Can a divorce attorney subpoena text messages?

Can a divorce attorney subpoena text messages?

Subpoena for text messages is a difficult area of discovery practice.  The fact is that the service provider, absent some bizarre situation, does not store the information, so obtaining text messages really must come from the opposing party.  We have been successful in obtaining text messages through subpoenas, but success in that area is not common. 

There is no simple answer to this question, unfortunately.

Content of text messages can reveal any manner of transgressions. During a contested divorce, one party may request to subpoena the other party’s text messages to prove unfaithfulness, dishonesty about finances, potential danger to shared children, or many other grounds for divorce.

Subpoenaing text messages isn’t usually an option because most service providers do not store the actual messages, only a record of phone numbers that sent and received messages. Therefore, we can easily establish communication between two people, but in some instances, even that information may not be available from the provider. And just because there is a communication thread, that doesn’t necessarily prove misconduct.

We have been successful in obtaining messages through subpoenas in some divorce proceedings, but it is not common to have success in this area because the text must be authenticated. To authenticate a text, one of three things must happen:

1) The accused party admits sending the text

2) A witness testifies to seeing the message created

3) We must prove response authentication

As you can imagine, any one of these three proofs can be hard, if not impossible to obtain. However, communication via text, email or social media can still be damaging to the sender’s character.

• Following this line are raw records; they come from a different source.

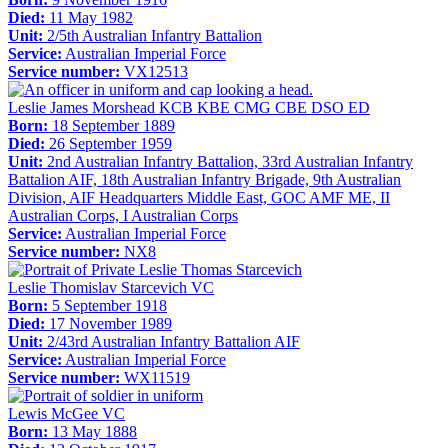
Died:
11 May 1982
Unit:
2/5th Australian Infantry Battalion
Service:
Australian Imperial Force
Service number:
VX12513
Leslie James Morshead KCB KBE CMG CBE DSO ED
Born:
18 September 1889
Died:
26 September 1959
Unit:
2nd Australian Infantry Battalion, 33rd Australian Infantry
Battalion AIF, 18th Australian Infantry Brigade, 9th Australian
Division, AIF Headquarters Middle East, GOC AMF ME, II
Australian Corps, I Australian Corps
Service:
Australian Imperial Force
Service number:
NX8
Leslie Thomislav Starcevich VC
Born:
5 September 1918
Died:
17 November 1989
Unit:
2/43rd Australian Infantry Battalion AIF
Service:
Australian Imperial Force
Service number:
WX11519
Lewis McGee VC
Born:
13 May 1888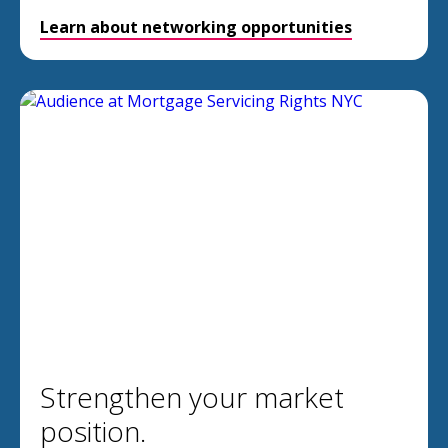
Learn about networking opportunities
Strengthen your market
position.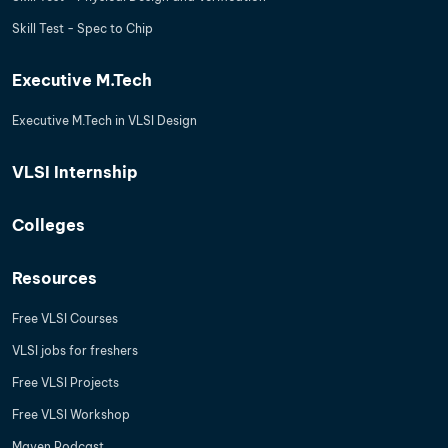
Skill Test - Spec to Chip
Executive M.Tech
Executive M.Tech in VLSI Design
VLSI Internship
Colleges
Resources
Free VLSI Courses
VLSI jobs for freshers
Free VLSI Projects
Free VLSI Workshop
Maven Podcast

If a text message is used in court, it would most likely have to be provided by the accused. This is not a common occurrence, so, in short, the answer is, yes, text messages can be subpoenaed, but, no, they are not frequently used as evidence for the reasons above.

Text messages can fall into the murky area of ‘hearsay evidence,’ which is inadmissible in court. An experienced attorney can navigate this tricky area for you if you are considering having text messages subpoenaed as evidence during your divorce.